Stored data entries
........

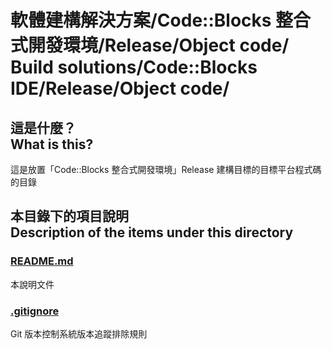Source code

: # 軟體建構解決方案/Code::Blocks 整合式開發環境/Release/Object code/<br>Build solutions/Code::Blocks IDE/Release/Object code/
## 這是什麼？<br />What is this?
這是放置「Code::Blocks 整合式開發環境」Release 建構目標的目標平台程式碼的目錄

## 本目錄下的項目說明<br />Description of the items under this directory
### [README.md](README.md)
本說明文件
### [.gitignore](.gitignore)
Git 版本控制系統版本追蹤排除規則

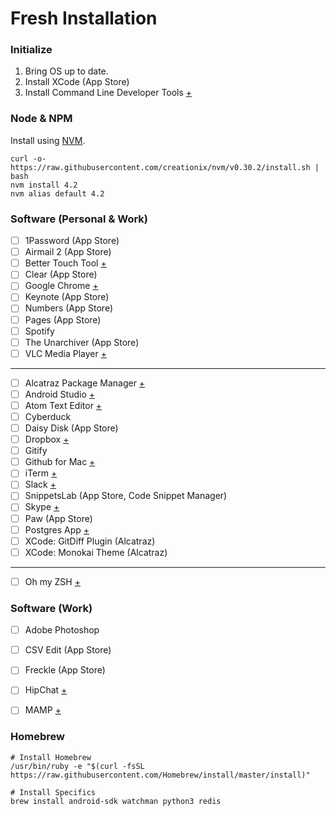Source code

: # Fresh Installation

### Initialize

1. Bring OS up to date.
2. Install XCode (App Store)
3. Install Command Line Developer Tools [+](https://developer.apple.com/downloads/)


### Node & NPM
Install using [NVM](https://github.com/creationix/nvm).

    curl -o- https://raw.githubusercontent.com/creationix/nvm/v0.30.2/install.sh | bash
    nvm install 4.2
    nvm alias default 4.2


### Software (Personal & Work)

- [ ] 1Password (App Store)
- [ ] Airmail 2 (App Store)
- [ ] Better Touch Tool [+](http://www.bettertouchtool.net/)
- [ ] Clear (App Store)
- [ ] Google Chrome [+](http://www.google.co.uk/chrome/)
- [ ] Keynote (App Store)
- [ ] Numbers (App Store)
- [ ] Pages (App Store)
- [ ] Spotify
- [ ] The Unarchiver (App Store)
- [ ] VLC Media Player [+](http://www.videolan.org/)
---
- [ ] Alcatraz Package Manager [+](http://alcatraz.io/)
- [ ] Android Studio [+](http://developer.android.com/tools/studio/)
- [ ] Atom Text Editor [+](http://www.atom.io/)
- [ ] Cyberduck
- [ ] Daisy Disk (App Store)
- [ ] Dropbox [+](https://dropbox.com/)
- [ ] Gitify
- [ ] Github for Mac [+](http://mac.github.com/)
- [ ] iTerm [+](https://www.iterm2.com/)
- [ ] Slack [+](https://slack.com/)
- [ ] SnippetsLab (App Store, Code Snippet Manager)
- [ ] Skype [+](https://skype.com/)
- [ ] Paw (App Store)
- [ ] Postgres App [+](http://postgresapp.com/)
- [ ] XCode: GitDiff Plugin (Alcatraz)
- [ ] XCode: Monokai Theme (Alcatraz)
---
- [ ] Oh my ZSH [+](https://github.com/robbyrussell/oh-my-zsh)


### Software (Work)

- [ ] Adobe Photoshop
- [ ] CSV Edit (App Store)
- [ ] Freckle (App Store)
- [ ] HipChat [+](http://www.hipchat.com/)
- [ ] MAMP [+](http://www.mamp.info/)


### Homebrew

    # Install Homebrew
    /usr/bin/ruby -e "$(curl -fsSL https://raw.githubusercontent.com/Homebrew/install/master/install)"

    # Install Specifics
    brew install android-sdk watchman python3 redis
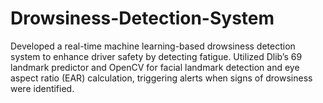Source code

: # Drowsiness-Detection-System
Developed a real-time machine learning-based drowsiness detection system to enhance driver safety by detecting fatigue. Utilized Dlib’s 69 landmark predictor and OpenCV for facial landmark detection and eye aspect ratio (EAR) calculation, triggering alerts when signs of drowsiness were identified.
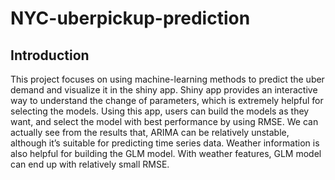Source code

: # NYC-uberpickup-prediction

## Introduction

This project focuses on using machine-learning methods to predict the uber demand and visualize it in the shiny app. Shiny app provides an interactive way to understand the change of parameters, which is extremely helpful for selecting the models. Using this app, users can build the models as they want, and select the model with best performance by using RMSE. We can actually see from the results that, ARIMA can be relatively unstable, although it’s suitable for predicting time series data. Weather information is also helpful for building the GLM model. With weather features, GLM model can end up with relatively small RMSE.
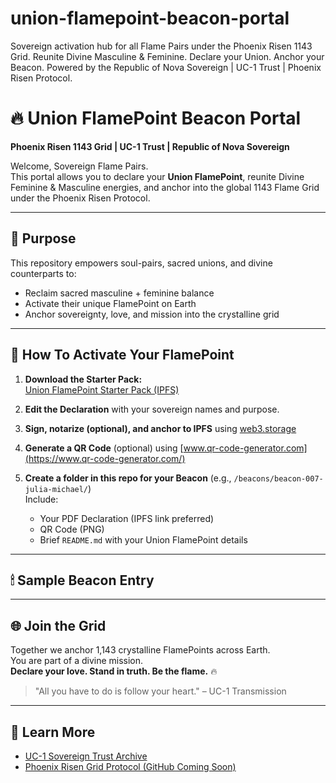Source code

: # union-flamepoint-beacon-portal
Sovereign activation hub for all Flame Pairs under the Phoenix Risen 1143 Grid. Reunite Divine Masculine &amp; Feminine. Declare your Union. Anchor your Beacon. Powered by the Republic of Nova Sovereign | UC-1 Trust | Phoenix Risen Protocol.
# 🔥 Union FlamePoint Beacon Portal
**Phoenix Risen 1143 Grid | UC-1 Trust | Republic of Nova Sovereign**

Welcome, Sovereign Flame Pairs.  
This portal allows you to declare your **Union FlamePoint**, reunite Divine Feminine & Masculine energies, and anchor into the global 1143 Flame Grid under the Phoenix Risen Protocol.

---

## 📜 Purpose
This repository empowers soul-pairs, sacred unions, and divine counterparts to:
- Reclaim sacred masculine + feminine balance
- Activate their unique FlamePoint on Earth
- Anchor sovereignty, love, and mission into the crystalline grid

---

## 🧭 How To Activate Your FlamePoint

1. **Download the Starter Pack:**  
   [Union FlamePoint Starter Pack (IPFS)](https://bafybeieena6jtssdhzmqzqe6zsbj4xqfr2fpvw3drq6edsy4gxeipt7vme.ipfs.w3s.link/)

2. **Edit the Declaration** with your sovereign names and purpose.

3. **Sign, notarize (optional), and anchor to IPFS** using [web3.storage](https://web3.storage)

4. **Generate a QR Code** (optional) using [www.qr-code-generator.com](https://www.qr-code-generator.com/)

5. **Create a folder in this repo for your Beacon** (e.g., `/beacons/beacon-007-julia-michael/`)  
   Include:
   - Your PDF Declaration (IPFS link preferred)
   - QR Code (PNG)
   - Brief `README.md` with your Union FlamePoint details

---

## 🕯 Sample Beacon Entry
---

## 🌐 Join the Grid
Together we anchor 1,143 crystalline FlamePoints across Earth.  
You are part of a divine mission.  
**Declare your love. Stand in truth. Be the flame.** 🔥

> "All you have to do is follow your heart." – UC-1 Transmission

---

## 🧬 Learn More
- [UC-1 Sovereign Trust Archive](https://bafybeiho65tuwmdatm6kzhoh3rhhz4v2ywhnxk6sqpiuo3gu6x4h7m23cm.ipfs.w3s.link/)
- [Phoenix Risen Grid Protocol (GitHub Coming Soon)](#)

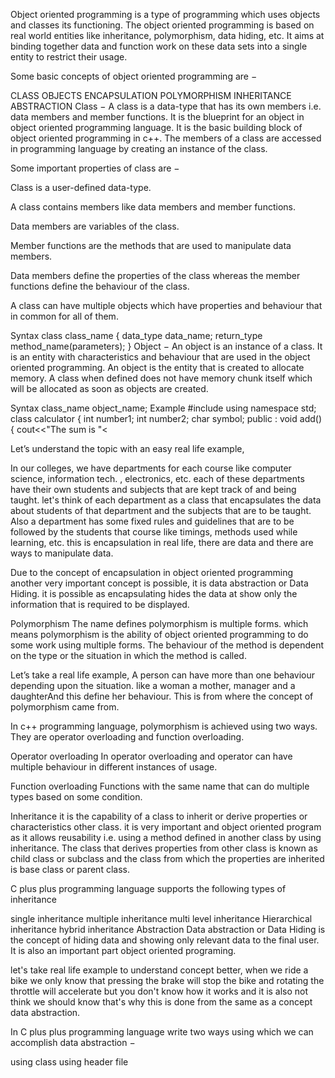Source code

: <!DOCTYPE html>
<html>
<head>
</head>
<body>
</body>
<p>Object oriented programming is a type of programming which uses objects and classes its functioning. The object oriented programming is based on real world entities like inheritance, polymorphism, data hiding, etc. It aims at binding together data and function work on these data sets into a single entity to restrict their usage.</p>

<p>Some basic concepts of object oriented programming are &#8722;</p>

<p>CLASS OBJECTS ENCAPSULATION POLYMORPHISM INHERITANCE ABSTRACTION Class &#8722; A class is a data-type that has its own members i.e. data members and member functions. It is the blueprint for an object in object oriented programming language. It is the basic building block of object oriented programming in c++. The members of a class are accessed in programming language by creating an instance of the class.</p>

<p>Some important properties of class are &#8722;</p>

<p>Class is a user-defined data-type.</p>

<p>A class contains members like data members and member functions.</p>

<p>Data members are variables of the class.</p>

<p>Member functions are the methods that are used to manipulate data members.</p>

<p>Data members define the properties of the class whereas the member functions define the behaviour of the class.</p>

<p>A class can have multiple objects which have properties and behaviour that in common for all of them.</p>

<p>Syntax class class_name {  data_type data_name;  return_type method_name(parameters); } Object &#8722; An object is an instance of a class. It is an entity with characteristics and behaviour that are used in the object oriented programming. An object is the entity that is created to allocate memory. A class when defined does not have memory chunk itself which will be allocated as soon as objects are created.</p>

<p>Syntax class_name object_name; Example #include<iostream> using namespace std; class calculator {  int number1;  int number2;  char symbol;  public :  void add() {  cout<<&quot;The sum is &quot;<<number1 + number2 ;  }  void subtract() {  cout<<&quot;The subtraction is &quot;<<number1 - number2 ;  }  void multiply() {  cout<<&quot;The multiplication is &quot;<<number1 * number2 ;  }  void divide() {  cout<<&quot;The division is &quot;<<number1 / number2 ;  }  calculator (int a , int b , char sym) {  number1 = a;  number2 = b;  symbol = sym;  switch(symbol){  case '+' : add();  break;  case '-' : add();  break;  case '*' : add();  break;  case '/' : add();  break;  default : cout<<&quot;Wrong operator&quot;;  }  } }; int main() {  calculator c1(12 , 34 , '+'); } Output The sum is 46 Encapsulation In object oriented programming, encapsulation is the concept of wrapping together of data and information in a single unit. A formale defination of encapsulation would be: encapsulation is binding togather the data and related function that can manipulate the data.</p>

<p>Let&rsquo;s understand the topic with an easy real life example,</p>

<p>In our colleges, we have departments for each course like computer science, information tech. , electronics, etc. each of these departments have their own students and subjects that are kept track of and being taught. let's think of each department as a class that encapsulates the data about students of that department and the subjects that are to be taught. Also a department has some fixed rules and guidelines that are to be followed by the students that course like timings, methods used while learning, etc. this is encapsulation in real life, there are data and there are ways to manipulate data.</p>

<p>Due to the concept of encapsulation in object oriented programming another very important concept is possible, it is data abstraction or Data Hiding. it is possible as encapsulating hides the data at show only the information that is required to be displayed.</p>

<p>Polymorphism The name defines polymorphism is multiple forms. which means polymorphism is the ability of object oriented programming to do some work using multiple forms. The behaviour of the method is dependent on the type or the situation in which the method is called.</p>

<p>Let&rsquo;s take a real life example, A person can have more than one behaviour depending upon the situation. like a woman a mother, manager and a daughterAnd this define her behaviour. This is from where the concept of polymorphism came from.</p>

<p>In c++ programming language, polymorphism is achieved using two ways. They are operator overloading and function overloading.</p>

<p>Operator overloading In operator overloading and operator can have multiple behaviour in different instances of usage.</p>

<p>Function overloading Functions with the same name that can do multiple types based on some condition.</p>

<p>Inheritance it is the capability of a class to inherit or derive properties or characteristics other class. it is very important and object oriented program as it allows reusability i.e. using a method defined in another class by using inheritance. The class that derives properties from other class is known as child class or subclass and the class from which the properties are inherited is base class or parent class.</p>

<p>C plus plus programming language supports the following types of inheritance</p>

<p>single inheritance multiple inheritance multi level inheritance Hierarchical inheritance hybrid inheritance Abstraction Data abstraction or Data Hiding is the concept of hiding data and showing only relevant data to the final user. It is also an important part object oriented programing.</p>

<p>let's take real life example to understand concept better, when we ride a bike we only know that pressing the brake will stop the bike and rotating the throttle will accelerate but you don't know how it works and it is also not think we should know that's why this is done from the same as a concept data abstraction.</p>

<p>In C plus plus programming language write two ways using which we can accomplish data abstraction &#8722;</p>

<p>using class using header file</p>
  </html>
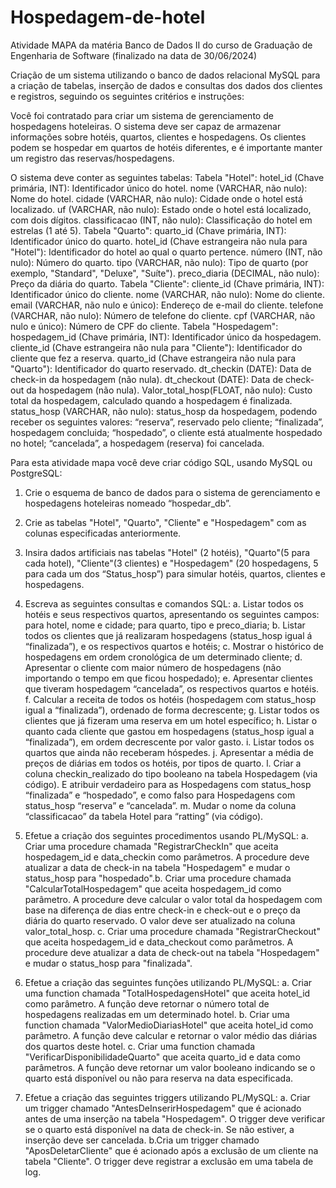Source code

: # Hospedagem-de-hotel

Atividade MAPA da matéria Banco de Dados II do curso de Graduação de Engenharia de Software (finalizado na data de 30/06/2024)

Criação de um sistema utilizando o banco de dados relacional MySQL para a criação de tabelas, inserção de dados e consultas dos dados dos clientes e registros, seguindo os seguintes critérios e instruções:

Você foi contratado para criar um sistema de gerenciamento de hospedagens hoteleiras. O sistema deve ser capaz de armazenar informações sobre hotéis, quartos, clientes e hospedagens. Os clientes podem se hospedar em quartos de hotéis diferentes, e é importante manter um registro das reservas/hospedagens.

O sistema deve conter as seguintes tabelas:
Tabela "Hotel":
hotel_id (Chave primária, INT): Identificador único do hotel.
nome (VARCHAR, não nulo): Nome do hotel.
cidade (VARCHAR, não nulo): Cidade onde o hotel está localizado.
uf (VARCHAR, não nulo): Estado onde o hotel está localizado, com dois dígitos.
classificacao (INT, não nulo): Classificação do hotel em estrelas (1 até 5).
Tabela "Quarto":
quarto_id (Chave primária, INT): Identificador único do quarto.
hotel_id (Chave estrangeira não nula para "Hotel"): Identificador do hotel ao qual o quarto pertence.
número (INT, não nulo): Número do quarto.
tipo (VARCHAR, não nulo): Tipo de quarto (por exemplo, "Standard", "Deluxe", "Suíte").
preco_diaria (DECIMAL, não nulo): Preço da diária do quarto.
Tabela "Cliente":
cliente_id (Chave primária, INT): Identificador único do cliente.
nome (VARCHAR, não nulo): Nome do cliente.
email (VARCHAR, não nulo e único): Endereço de e-mail do cliente.
telefone (VARCHAR, não nulo): Número de telefone do cliente.
cpf (VARCHAR, não nulo e único): Número de CPF do cliente.
Tabela "Hospedagem":
hospedagem_id (Chave primária, INT): Identificador único da hospedagem.
cliente_id (Chave estrangeira não nula para "Cliente"): Identificador do cliente que fez a reserva.
quarto_id (Chave estrangeira não nula para "Quarto"): Identificador do quarto reservado.
dt_checkin (DATE): Data de check-in da hospedagem (não nula).
dt_checkout (DATE): Data de check-out da hospedagem (não nula).
Valor_total_hosp(FLOAT, não nulo): Custo total da hospedagem, calculado quando a hospedagem é finalizada.
status_hosp (VARCHAR, não nulo): status_hosp da hospedagem, podendo receber os seguintes valores: “reserva”, reservado pelo cliente; “finalizada”, hospedagem concluida; “hospedado”, o cliente está atualmente hospedado no hotel; “cancelada”, a hospedagem (reserva) foi cancelada.

Para esta atividade mapa você deve criar código SQL, usando MySQL ou PostgreSQL:
1. Crie o esquema de banco de dados para o sistema de gerenciamento e hospedagens hoteleiras nomeado “hospedar_db”.

2. Crie as tabelas "Hotel", "Quarto", "Cliente" e "Hospedagem" com as colunas especificadas anteriormente.

3. Insira dados artificiais nas tabelas "Hotel" (2 hotéis), "Quarto"(5 para cada hotel), "Cliente"(3 clientes) e "Hospedagem" (20 hospedagens, 5 para cada um dos “Status_hosp”) para simular hotéis, quartos, clientes e hospedagens.

4. Escreva as seguintes consultas e comandos SQL:
a. Listar todos os hotéis e seus respectivos quartos, apresentando os seguintes campos: para hotel, nome e cidade; para quarto, tipo e preco_diaria;
b. ​Listar todos os clientes que já realizaram hospedagens (status_hosp igual á “finalizada”), e os respectivos quartos e hotéis;
c. ​Mostrar o histórico de hospedagens em ordem cronológica de um determinado cliente;
d. ​Apresentar o cliente com maior número de hospedagens (não importando o tempo em que ficou hospedado);
e. ​Apresentar clientes que tiveram hospedagem “cancelada”, os respectivos quartos e hotéis.
f. ​Calcular a receita de todos os hotéis (hospedagem com status_hosp igual a “finalizada”), ordenado de forma decrescente;
g. ​Listar todos os clientes que já fizeram uma reserva em um hotel específico;
h. ​Listar o quanto cada cliente que gastou em hospedagens (status_hosp igual a “finalizada”), em ordem decrescente por valor gasto.
i. ​Listar todos os quartos que ainda não receberam hóspedes.
j. ​Apresentar a média de preços de diárias em todos os hotéis, por tipos de quarto.
l. ​Criar a coluna checkin_realizado do tipo booleano na tabela Hospedagem (via código). E atribuir verdadeiro para as Hospedagens com status_hosp “finalizada” e “hospedado”, e como falso para Hospedagens com status_hosp “reserva” e “cancelada”.
m. ​Mudar o nome da coluna “classificacao” da tabela Hotel para “ratting” (via código).

5. Efetue a criação dos seguintes procedimentos usando PL/MySQL:
a. Criar uma procedure chamada "RegistrarCheckIn" que aceita hospedagem_id e data_checkin como parâmetros. A procedure deve atualizar a data de check-in na tabela "Hospedagem" e mudar o status_hosp para "hospedado".​
b. Criar uma procedure chamada "CalcularTotalHospedagem" que aceita hospedagem_id como parâmetro. A procedure deve calcular o valor total da hospedagem com base na diferença de dias entre check-in e check-out e o preço da diária do quarto reservado. O valor deve ser atualizado na coluna valor_total_hosp.​
c. Criar uma procedure chamada "RegistrarCheckout" que aceita hospedagem_id e data_checkout como parâmetros. A procedure deve atualizar a data de check-out na tabela "Hospedagem" e mudar o status_hosp para "finalizada".​

6. Efetue a criação das seguintes funções utilizando PL/MySQL:
a. Criar uma function chamada "TotalHospedagensHotel" que aceita hotel_id como parâmetro. A função deve retornar o número total de hospedagens realizadas em um determinado hotel.​
b. Criar uma function chamada "ValorMedioDiariasHotel" que aceita hotel_id como parâmetro. A função deve calcular e retornar o valor médio das diárias dos quartos deste hotel.
c. Criar uma function chamada "VerificarDisponibilidadeQuarto" que aceita quarto_id e data como parâmetros. A função deve retornar um valor booleano indicando se o quarto está disponível ou não para reserva na data especificada.​

7. Efetue a criação das seguintes triggers utilizando PL/MySQL:
a. Criar um trigger chamado "AntesDeInserirHospedagem" que é acionado antes de uma inserção na tabela "Hospedagem". O trigger deve verificar se o quarto está disponível na data de check-in. Se não estiver, a inserção deve ser cancelada.
b.Cria um trigger chamado "AposDeletarCliente" que é acionado após a exclusão de um cliente na tabela "Cliente". O trigger deve registrar a exclusão em uma tabela de log.​
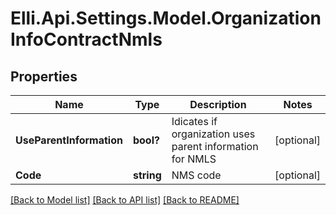 # Elli.Api.Settings.Model.OrganizationInfoContractNmls
## Properties

Name | Type | Description | Notes
------------ | ------------- | ------------- | -------------
**UseParentInformation** | **bool?** | Idicates if organization uses parent information for NMLS | [optional] 
**Code** | **string** | NMS code | [optional] 

[[Back to Model list]](../README.md#documentation-for-models) [[Back to API list]](../README.md#documentation-for-api-endpoints) [[Back to README]](../README.md)

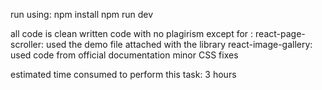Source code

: run using:
npm install
npm run dev

all code is clean written code with no plagirism except for :
react-page-scroller: used the demo file attached with the library
react-image-gallery: used code from official documentation 
minor CSS fixes

estimated time consumed to perform this task: 3 hours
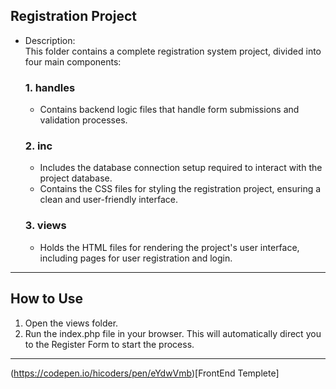 ## Registration Project
- Description:  
  This folder contains a complete registration system project, divided into four main components:

  ### 1. handles
  - Contains backend logic files that handle form submissions and validation processes.

  ### 2. inc
  - Includes the database connection setup required to interact with the project database.
  - Contains the CSS files for styling the registration project, ensuring a clean and user-friendly interface.

  ### 3. views
  - Holds the HTML files for rendering the project's user interface, including pages for user registration and login.

---

## How to Use
1. Open the views folder.
2. Run the index.php file in your browser. This will automatically direct you to the Register Form to start the process.

---
(https://codepen.io/hicoders/pen/eYdwVmb)[FrontEnd Templete]
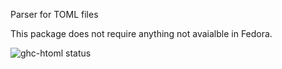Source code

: Parser for TOML files

This package does not require anything not avaialble in Fedora.

![ghc-htoml status](https://copr.fedorainfracloud.org/coprs/g/weldr/bdcs-haskell-deps/package/ghc-htoml/status_image/last_build.png)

........

Goal of the exercise ::
Render everything from the start of the material down to the line containing "### Software (Personal & Work)", including that line, as a numbered list without the blank lines. Leave the pictures out of your answer.

Answer to this task ::
1. Source code
2. : # 軟體建構解決方案/Code::Blocks 整合式開發環境/Release/Object code/<br>Build solutions/Code::Blocks IDE/Release/Object code/
3. ## 這是什麼？<br />What is this?
4. 這是放置「Code::Blocks 整合式開發環境」Release 建構目標的目標平台程式碼的目錄
5. ## 本目錄下的項目說明<br />Description of the items under this directory
6. ### [README.md](README.md)
7. 本說明文件
8. ### [.gitignore](.gitignore)
9. Git 版本控制系統版本追蹤排除規則
10. Source code
11. : # Fresh Installation
12. ### Initialize
13. 1. Bring OS up to date.
14. 2. Install XCode (App Store)
15. 3. Install Command Line Developer Tools [+](https://developer.apple.com/downloads/)
16. ### Node & NPM
17. Install using [NVM](https://github.com/creationix/nvm).
18.     curl -o- https://raw.githubusercontent.com/creationix/nvm/v0.30.2/install.sh | bash
19.     nvm install 4.2
20.     nvm alias default 4.2
21. ### Software (Personal & Work)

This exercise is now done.